Relationship of glycated albumin to blood glucose and HbA1c values and to retinopathy, nephropathy, and cardiovascular outcomes in the DCCT/EDIC study

Abstract

The association of chronic glycemia, measured by HbA(1c), with long-term complications of type 1 diabetes has been well established in the Diabetes Control and Complications Trial (DCCT) and other studies.
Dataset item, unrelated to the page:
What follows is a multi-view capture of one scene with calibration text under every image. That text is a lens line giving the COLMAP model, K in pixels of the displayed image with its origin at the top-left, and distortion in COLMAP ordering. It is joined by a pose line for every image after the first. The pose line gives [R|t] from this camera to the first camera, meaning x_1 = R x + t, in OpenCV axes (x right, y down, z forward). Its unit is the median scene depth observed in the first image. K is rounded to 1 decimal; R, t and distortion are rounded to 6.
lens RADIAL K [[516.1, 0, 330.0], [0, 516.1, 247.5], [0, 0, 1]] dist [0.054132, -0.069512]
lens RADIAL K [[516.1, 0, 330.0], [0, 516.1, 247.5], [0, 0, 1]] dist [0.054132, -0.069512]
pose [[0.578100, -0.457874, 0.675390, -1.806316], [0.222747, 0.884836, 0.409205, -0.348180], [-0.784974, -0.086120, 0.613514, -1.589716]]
The role of intermediate-term and acute glycemia and of glucose variability on microvascular and cardiovascular disease (CVD) is less clear. In order to examine the interrelationships among long-term, intermediate-term, and acute measures of glucose and its daily variability, we compared HbA(1c), glycated albumin (GA), and seven-point glucose profile concentrations measured longitudinally in a case-cohort subpopulation of the DCCT. HbA(1c) and GA were closely correlated with each other and with the mean blood glucose (MBG) calculated from the seven-point profile. The associations of glucose variability and postprandial concentrations with HbA(1c) and GA were relatively weak and were further attenuated when MBG was included in multivariate models. In the case-cohort analyses, HbA(1c) and GA had similar associations with retinopathy and nephropathy, which were strengthened when both measures were considered together. Only HbA(1c) was significantly associated with CVD. The demonstrated interrelationships among different measures of glycemia will need to be considered in future analyses of their roles in the development of long-term complications of type 1 diabetes.

Figure 1

Scatterplot of all GA vs. HbA_1c values. The slope is a 3.37 increase in GA % per unit increase in HbA_1c % (SE = 0.118; P < 0.0001), with R² = 0.746.

Figure 2

Weighted estimates of the mean ± 95% CI of measures of glycemia at each annual visit during the DCCT in the aggregate cohort (N = 497) obtained from a longitudinal model with separate estimates for each group at each visit. A: GA. B: MBG. C: HbA_1c. Computed as the average of the values at each visit from the 10 imputed datasets with no missing values. Sample sizes at each year of 497, 497, 496, 494, 492, 446, 332, and 214. Observations weighted by the inverse sampling probabilities within strata defined by DCCT Treatment Group, primary vs. secondary cohort, and whether a case of retinopathy, nephropathy, or CVD. CONV, conventional group; INT, intensive group.